▶ [Required action]: For each line in the data below, write an exact copy.

········

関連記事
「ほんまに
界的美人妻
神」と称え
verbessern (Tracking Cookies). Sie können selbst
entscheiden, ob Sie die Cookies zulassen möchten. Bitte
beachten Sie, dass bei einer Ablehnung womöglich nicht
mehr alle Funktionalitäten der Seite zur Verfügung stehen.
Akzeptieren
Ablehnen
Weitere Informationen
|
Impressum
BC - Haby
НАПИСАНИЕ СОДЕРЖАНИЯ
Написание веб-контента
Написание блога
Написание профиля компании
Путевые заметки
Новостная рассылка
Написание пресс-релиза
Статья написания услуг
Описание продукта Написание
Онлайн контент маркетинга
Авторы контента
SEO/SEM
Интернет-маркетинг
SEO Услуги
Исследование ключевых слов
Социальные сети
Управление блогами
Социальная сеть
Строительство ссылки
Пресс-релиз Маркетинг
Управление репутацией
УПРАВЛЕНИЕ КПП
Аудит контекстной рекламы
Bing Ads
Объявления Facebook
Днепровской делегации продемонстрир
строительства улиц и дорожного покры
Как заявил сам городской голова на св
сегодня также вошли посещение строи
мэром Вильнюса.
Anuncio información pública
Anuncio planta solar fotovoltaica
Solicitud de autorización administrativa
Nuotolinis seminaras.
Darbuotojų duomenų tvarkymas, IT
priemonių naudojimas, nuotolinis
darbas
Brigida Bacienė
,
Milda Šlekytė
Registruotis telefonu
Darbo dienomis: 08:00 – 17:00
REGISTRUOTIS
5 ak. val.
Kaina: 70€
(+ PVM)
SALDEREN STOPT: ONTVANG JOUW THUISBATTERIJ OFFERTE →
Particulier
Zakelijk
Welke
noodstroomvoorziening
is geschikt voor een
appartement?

········

▶ [Task result]:
関連記事
「ほんまに
界的美人妻
神」と称え
verbessern (Tracking Cookies). Sie können selbst
entscheiden, ob Sie die Cookies zulassen möchten. Bitte
beachten Sie, dass bei einer Ablehnung womöglich nicht
mehr alle Funktionalitäten der Seite zur Verfügung stehen.
Akzeptieren
Ablehnen
Weitere Informationen
|
Impressum
BC - Haby
НАПИСАНИЕ СОДЕРЖАНИЯ
Написание веб-контента
Написание блога
Написание профиля компании
Путевые заметки
Новостная рассылка
Написание пресс-релиза
Статья написания услуг
Описание продукта Написание
Онлайн контент маркетинга
Авторы контента
SEO/SEM
Интернет-маркетинг
SEO Услуги
Исследование ключевых слов
Социальные сети
Управление блогами
Социальная сеть
Строительство ссылки
Пресс-релиз Маркетинг
Управление репутацией
УПРАВЛЕНИЕ КПП
Аудит контекстной рекламы
Bing Ads
Объявления Facebook
Днепровской делегации продемонстрир
строительства улиц и дорожного покры
Как заявил сам городской голова на св
сегодня также вошли посещение строи
мэром Вильнюса.
Anuncio información pública
Anuncio planta solar fotovoltaica
Solicitud de autorización administrativa
Nuotolinis seminaras.
Darbuotojų duomenų tvarkymas, IT
priemonių naudojimas, nuotolinis
darbas
Brigida Bacienė
,
Milda Šlekytė
Registruotis telefonu
Darbo dienomis: 08:00 – 17:00
REGISTRUOTIS
5 ak. val.
Kaina: 70€
(+ PVM)
SALDEREN STOPT: ONTVANG JOUW THUISBATTERIJ OFFERTE →
Particulier
Zakelijk
Welke
noodstroomvoorziening
is geschikt voor een
appartement?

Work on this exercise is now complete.